Also, a lot can been said about northeastern investors being somewhat more conservative than their west-coast collegues, seeking more 'sciense projects' more than mashups.
Today I've heard of another northeastern angel group requiring startups to pay to pitch. It's not a 5-digit number, but it is a 3 digit number for one, and 4-digit for the other. I'm sure there's a very good reason for it, that I'm not aware of. I'm sure this is not an expense that the average investor group can not self-manage. Is it a tool to filter entrepreneurs? And if so, does this mean that investors think successful entrepreneurs are the ones who can afford handing money over to investors (which sounds to me somewhat reversed)?
It just strikes me that entrepreneurs need to focus on making progress at their business, and put every resource they can into it, including, or perhaps, especially money.
Angels asking entrepreneurs to pay to pitch is, well, beyond me. Sorry.

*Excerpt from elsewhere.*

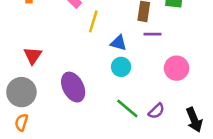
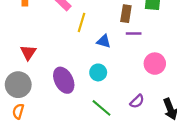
cyan circle: (121, 67) -> (98, 72), moved
green line: (127, 108) -> (101, 108), moved

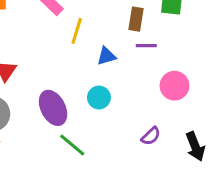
blue triangle: (104, 41) -> (106, 56), turned -32
green line: (101, 108) -> (72, 145), moved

At the same breath I'd like to mention a highly popular recent thread that's talking about more focus into students who have great ideas (Here's one, two and there's more): (Scott Kirsner) "the biggest way to make Boston more competitive and innovative right now is to do a better job connecting students with our innovation economy"
I've nothing against that, given the incredible things that are coming out of the MIT's of the world. At the same breath, though, there is something to be said about experienced workers seeing something they could do better and pursuing it. One thing that stands for them, at least, is their experience and knowledge.
I don't think it's the one or the other, but the almost-exclusive focus on grads is slightly missing the point IMO.